According to McKinsey & Company, a global management consulting firm, while accumulation has long been a focus for pre-retirees, ensuring a consistent and sufficient stream of income through retirement is now a pressing need for many.

And McKinsey says: With core innovations in defined contribution plans and help from a long bull market after the global financial crisis, U.S. retirement account balances across defined contribution accounts and IRAs more than doubled over the past decade to $23 trillion.

It adds that now, however, pre-retirees (those aged 50 to 64) must face another critical retirement issue: decumulation, or the process of converting savings for retirement into a consistent and sufficient stream of income that lasts through retirement.

Exacerbating the challenge, McKinsey says, are several macro factors, among them rising inflation, market volatility, uncertainty about the costs of health care and assisted living in retirement, and a meaningful wave of early baby boomer retirements. 

“As many as 80 percent of baby boomers may be unprepared for retirement, according to our recent nationwide surveys of almost 9,000 U.S. households,” McKinsey says. “Moreover, many prospective retirees feel that they lack assets and the financial know-how they need for a confident retirement.”

It adds that many pre-retirees are running out of time to accumulate sufficient retirement assets. Just over 80 percent of baby boomers may be unprepared for retirement, according to their surveys in 2021 and 2022. 
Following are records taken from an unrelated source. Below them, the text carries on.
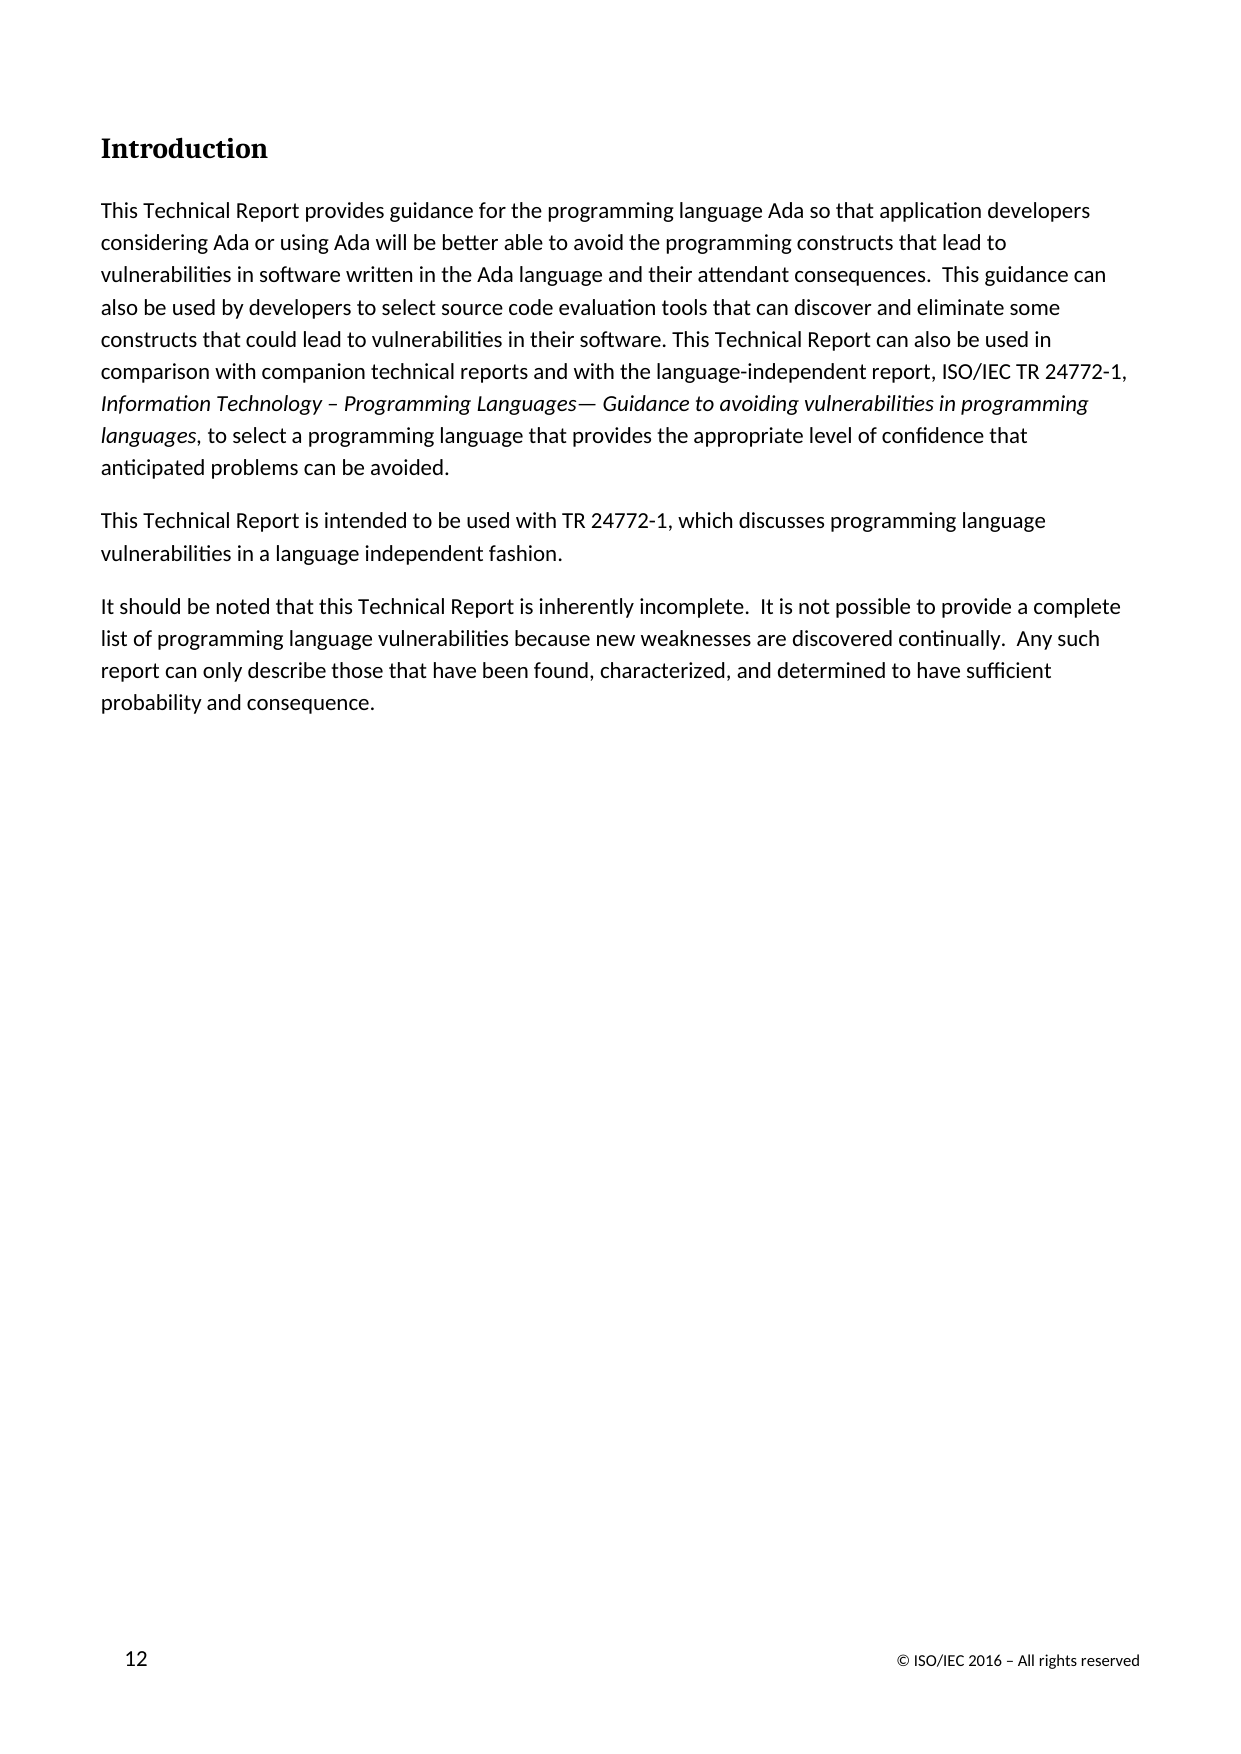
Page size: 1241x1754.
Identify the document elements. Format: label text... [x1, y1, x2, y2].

text This Technical Report provides guidance for the programming language Ada so that application developers considering Ada or using Ada will be better able to avoid the programming constructs that lead to vulnerabilities in software written in the Ada language and their attendant consequences. This guidance can also be used by developers to select source code evaluation tools that can discover and eliminate some constructs that could lead to vulnerabilities in their software. This Technical Report can also be used in comparison with companion technical reports and with the language-independent report, ISO/IEC TR 24772-1, Information Technology – Programming Languages— Guidance to avoiding vulnerabilities in programming languages, to select a programming language that provides the appropriate level of confidence that anticipated problems can be avoided. [101, 196, 1136, 482]
text It should be noted that this Technical Report is inherently incomplete. It is not possible to provide a complete list of programming language vulnerabilities because new weaknesses are discovered continually. Any such report can only describe those that have been found, characterized, and determined to have sufficient probability and consequence. [101, 592, 1136, 716]
text This Technical Report is intended to be used with TR 24772-1, which discusses programming language vulnerabilities in a language independent fashion. [101, 507, 1136, 567]
subtitle Introduction [101, 132, 1164, 166]
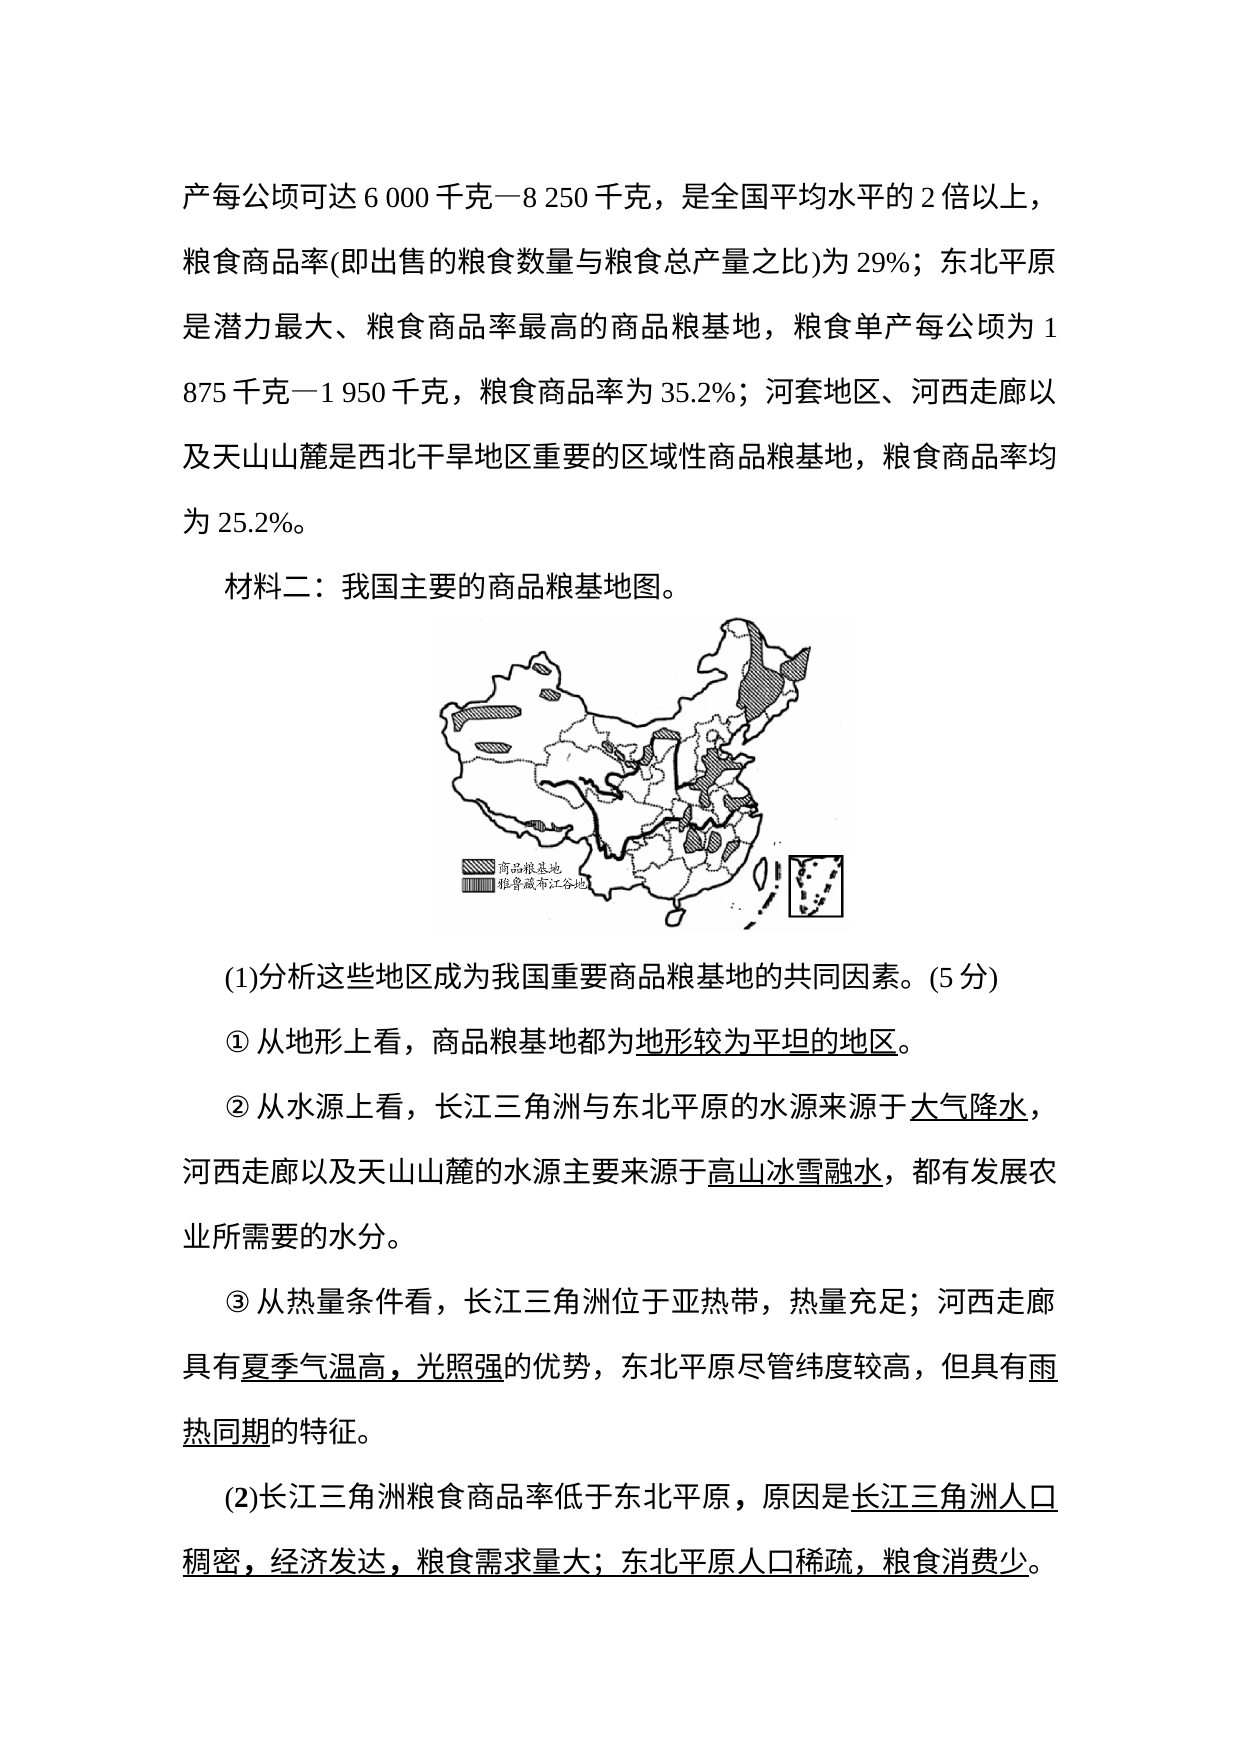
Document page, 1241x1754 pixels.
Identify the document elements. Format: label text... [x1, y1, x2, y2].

text ①从地形上看，商品粮基地都为地形较为平坦的地区。 [183, 1007, 1058, 1072]
text ②从水源上看，长江三角洲与东北平原的水源来源于大气降水，河西走廊以及天山山麓的水源主要来源于高山冰雪融水，都有发展农业所需要的水分。 [183, 1072, 1058, 1267]
text ③从热量条件看，长江三角洲位于亚热带，热量充足；河西走廊具有夏季气温高，光照强的优势，东北平原尽管纬度较高，但具有雨热同期的特征。 [183, 1267, 1058, 1462]
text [183, 1462, 1058, 1592]
picture [433, 616, 849, 933]
text 材料二：我国主要的商品粮基地图。 [183, 552, 1058, 617]
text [183, 162, 1058, 552]
text (1)分析这些地区成为我国重要商品粮基地的共同因素。(5分) [183, 942, 1058, 1007]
Says McKinsey: “Approximately 47 percent of households nearing retirement report that they have not achieved financial sufficiency, including 20 percent who are in the safety net, reliant heavily on Social Security for retirement income, and 27 percent who are financially at risk of not maintaining their working years’ standard of living. Another one-third of households are financially near the line, in that their assets leave little to no margin for shocks like market downturns, continued inflation, or family health changes. That leaves only 19 percent of pre-retirees likely to be fully financially secure.”
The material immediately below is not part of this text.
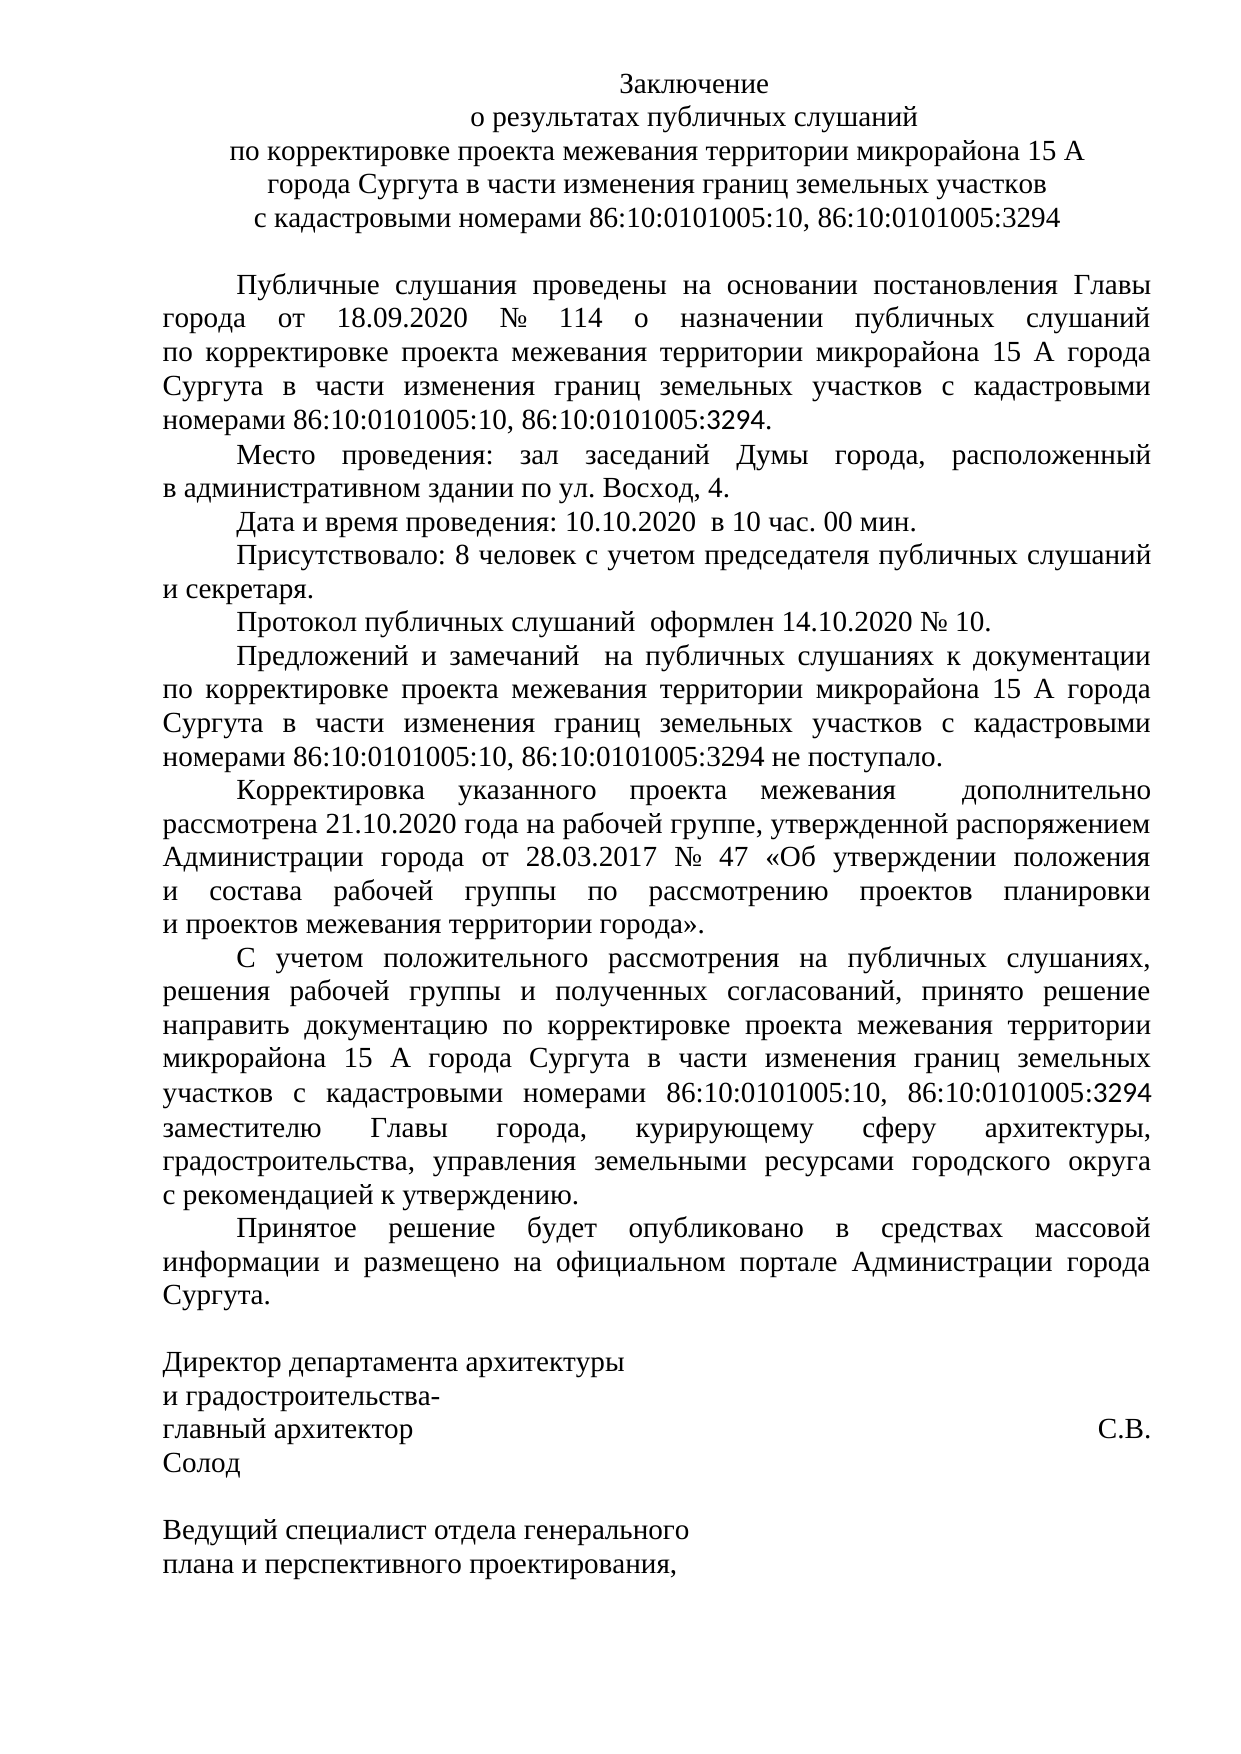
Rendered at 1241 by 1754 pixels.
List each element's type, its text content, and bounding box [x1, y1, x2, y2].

Last year, U.S. Senate Special Committee on Aging Ranking Member Tim Scott (R-S.C.) released a report titled “The American Dream in  Our Golden Years: Improving Retirement Security and Building Independence,” which examined trends and gaps in the retirement savings system. Scott also introduced the Senior Citizens’ Freedom to Work Act, along with Sen. Marco Rubio (R-Fla.), to repeal the Social Security Retirement Earnings Test (RET), a key recommendation in the report.

“The American Dream shouldn’t stop at a certain age,” Scott said. “By implementing this report’s key recommendations — like the Senior Citizens’ Freedom to Work Act — we can empower older Americans to continue doing what they love in their Golden Years with peace of mind, knowing their retirement is secure.”

Scott’s report revealed that, while the American retirement system does not need an overhaul, some threats to the system and gaps in coverage remain. The report praises the bipartisan Setting Every Community Up for Retirement Enhancement (SECURE) Act and outlines several additional reforms to strengthen retirement security, including:

Expanding lifetime income options for retirees;

Codifying auto-portability regulations to prevent leakage;

Plan benefit expense flexibility to increase retirement options;

Expanding and strengthening health savings accounts;

Protecting the gig economy;

Supporting golden entrepreneurs; and

Eliminating the RET in Social Security.

So there’s a lot on the table, with sensible ideas. Social Security isn’t a panacea for all retirement ills. But it’s a safety feature for so many.

Let’s pay attention.

David Dykes is editor of Greenville Business Magazine, Columbia Business Monthly, and Charleston Business Magazine.